Several single relationships between CSF proteins and Aβ1–42, tau, and/or P-tau181 levels in our study (Fig. 3) have previously been reported. A first example is the synaptic protein NEUG, which was previously proposed as a novel candidate CSF biomarker for AD and prodromal AD; high CSF NEUG was shown to predict future cognitive decline and to be more specific for AD than tau [60]. In addition, CSF NEUG was reported to be increased in AD and positively correlated with CSF tau [61] and P-tau [49]. In line with our observations, positive associations were identified with NEUM for both tau and P-tau in CSF [49]. BASP1, like NEUM, is a presynaptic membrane protein participating in axon guidance, neurodegeneration, and synaptic plasticity [62] and was found to be significantly downregulated in AD versus control brain samples [63]. Our findings of significant association of CSF BASP1 with both CSF tau and P-tau warrant further investigations. Mutations in the ADAM10 gene, which encodes the major α-secretase responsible for cleaving APP, have previously been identified in families with late-onset AD [64]. In our study, protein ADA10, which is encoded by ADAM10, was only significantly associated with CSF P-tau181. To the best of our knowledge, such an association between those CSF proteins has not been observed before [65].
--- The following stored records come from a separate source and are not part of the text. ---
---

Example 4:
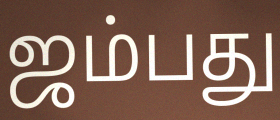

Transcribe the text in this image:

ஜம்பது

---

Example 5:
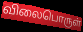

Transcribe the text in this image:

விலைபொருள்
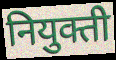
नियुक्ती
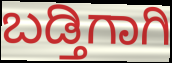
ಬಡ್ತಿಗಾಗಿ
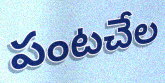
పంటచేల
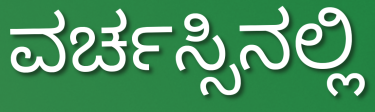
ವರ್ಚಸ್ಸಿನಲ್ಲಿ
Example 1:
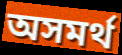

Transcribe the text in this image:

অসমর্থ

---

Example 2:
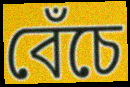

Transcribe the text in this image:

বেঁচে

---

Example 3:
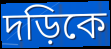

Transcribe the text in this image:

দড়িকে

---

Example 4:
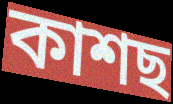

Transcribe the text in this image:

কাশছ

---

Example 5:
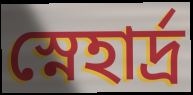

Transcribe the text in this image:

স্নেহার্দ্র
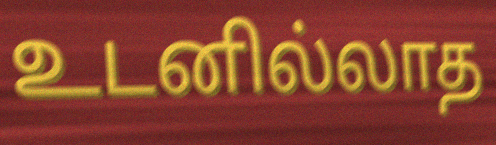
உடனில்லாத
Further and broader cross-validation of our findings can be made by comparing them with those of a recent study investigating CSF proteins associated with CSF AD biomarkers in 58 cognitively healthy men using an aptamer-based technology (i.e., SOMAscan; SomaLogic, Boulder, CO, USA) [66]. Of the 59 CSF proteins associated with CSF biomarkers of core AD pathology that we report, 28 were also measured with the SOMAscan in that prior study; of those, 22 proteins (i.e., 78.6% overlap) were correlated with CSF Aβ1–42, tau, and/or P-tau [66], confirming part of our observations in an independent cohort and using a different technology. Those proteins are ALDOA, dynein light chain 2, cytoplasmic, polyubiquitin B, ISLR2, EPHB6, MDHC, SH3 domain-binding glutamic acid-rich-like protein, PEBP1, NPTX2, chromogranin A, cytochrome c, SMS, 1433Z, LDHB, SMOC1, 14–3-3 protein β/α, spondin-1, FABPH, transmembrane emp24 domain-containing protein 4, PGAM1, cytokine-like protein 1, and HSP7C.
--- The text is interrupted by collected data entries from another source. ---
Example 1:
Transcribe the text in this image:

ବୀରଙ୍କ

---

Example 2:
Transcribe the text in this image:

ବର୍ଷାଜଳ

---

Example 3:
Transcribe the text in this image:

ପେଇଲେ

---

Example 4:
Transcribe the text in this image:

Altogether, our shotgun MS-based proteomic approach [22] was confirmed to provide relevant findings and to be complementary to alternative proteomic technologies. In this perspective, the identification of novel and strongly significant associations of CSF proteins with CSF biomarkers of AD core pathology in our study is of specific interest. In particular, proteins AT1A2 and KPYM implicated in energy production, as well as 1433Z, DDAH1, and SMOC1, showing some of the strongest associations with tau and/or P-tau181 in addition to NEUG and NEUM, could appear relevant. Our results in a relatively large group of subjects including both participants with cognitive impairment and healthy volunteers are therefore encouraging. Sample fractionation would have allowed deeper proteome coverage but with a throughput incompatible with the analysis of 120 clinical samples in a reasonable time frame. The proteins we have identified would deserve additional research.

Conclusions

Using an MS-based proteomic workflow, we have quantified a number of CSF proteins in 120 older adults with normal cognition and with cognitive impairment. We report strong evidence of known and new CSF proteins related to amyloid pathology, neuronal injury, and tau hyperphosphorylation. Although we confirmed several previous findings of CSF proteins related to AD pathology, our work reveals a large number of additional CSF proteome alterations involving in particular reelin-producing cells and the myelin sheath.